Jesus’s death would sprout Christianity.
Perhaps more precisely, were Jesus to have died and that were the end of him, no faith would have proceeded from his death. The little bit extra that Jesus added to produce faith was the Resurrection.
Now our religion is not something that happened once and for all two thousand years ago. When I was a child our prayer books reminded us that Masses were being offered every hour of every day, all over the world. Of course, this is as true now as it was then.
I think of the continuous offering of prayer and thanksgiving as seeds of faith being planted and nurtured worldwide. Were those seeds not being planted, Christianity would disappear for lack of care.
However, being a Christian requires us to do more than plant the seeds of faith with a bit of water and wait patiently for results. God requires more from us than just spiritual agriculture.
The egg we need for this mix is our own constant faith.
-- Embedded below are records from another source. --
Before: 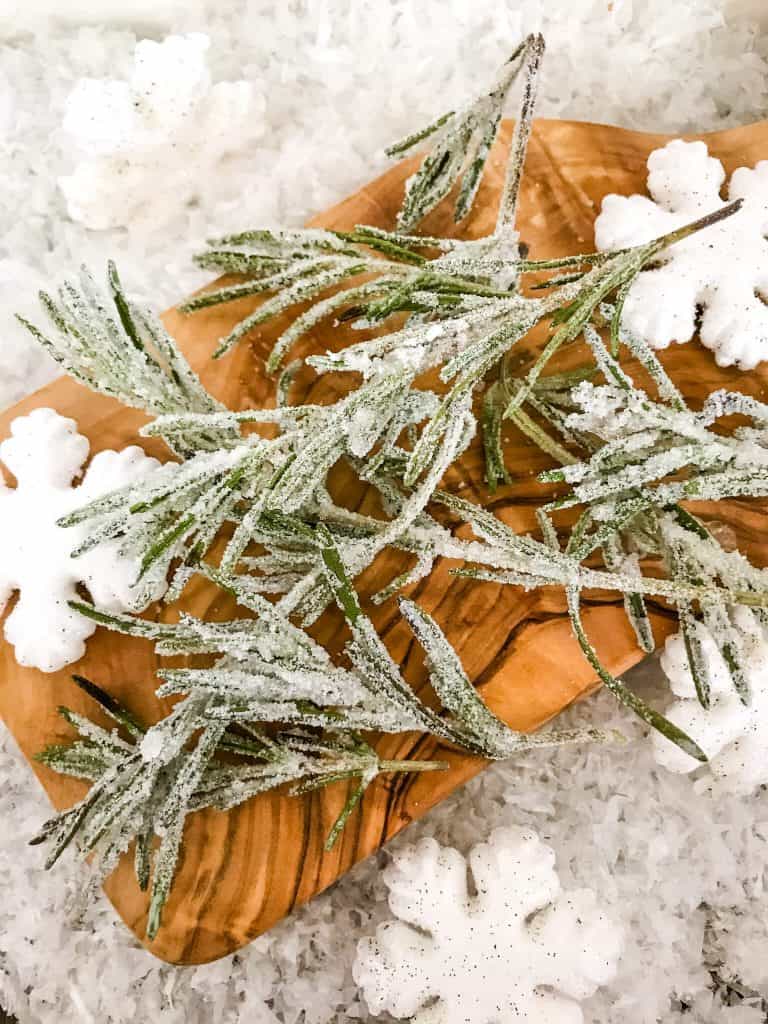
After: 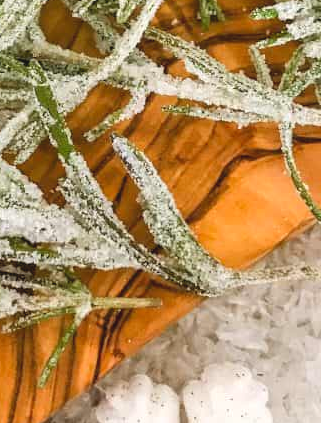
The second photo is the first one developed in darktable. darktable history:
crop: left 37.461%, top 45.247%, right 20.678%, bottom 13.421%
exposure: exposure 0.227 EV, compensate highlight preservation false
contrast brightness saturation: contrast -0.093, brightness 0.044, saturation 0.076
If the farmer simply scattered seeds without believing that most would grow into wheat grass, the mere fact that he planted the seeds would not be enough to ensure that the crop would appear.
Last week saw the first day of what the weather forecasters call “astronomical Spring”. The night and day all over the world were the same length. Spring is a time for flowers and trees to bud and put forth fruit and seeds. The trees outside my study window have just this week begun to produce beautiful pink flowers, as if they knew by some dim arboreal awareness that spring had arrived and thus warmer weather was coming.
In a couple of weeks at the most, these flowers will wither and drop off the branches. My back garden will be covered in a mass of pink and white petals. The flowers will die, but the seeds of new trees will be produced from their deaths.
And thus life produces death, and yet death produces life. The life of Jesus culminated in his Passion, Death, and Resurrection. His death and resurrection then produced our faith, and the assurance of eternal life.
It’s no coincidence that the egg needed to produce a successful cake is also the symbol of the season of Resurrection we are about to encounter.
And so, let us in the coming weeks recall with awe and love the season of the passion and life-giving resurrection of Jesus Christ, to whom must be ascribed all might, majesty, dominion, and praise both now and evermore. AMEN.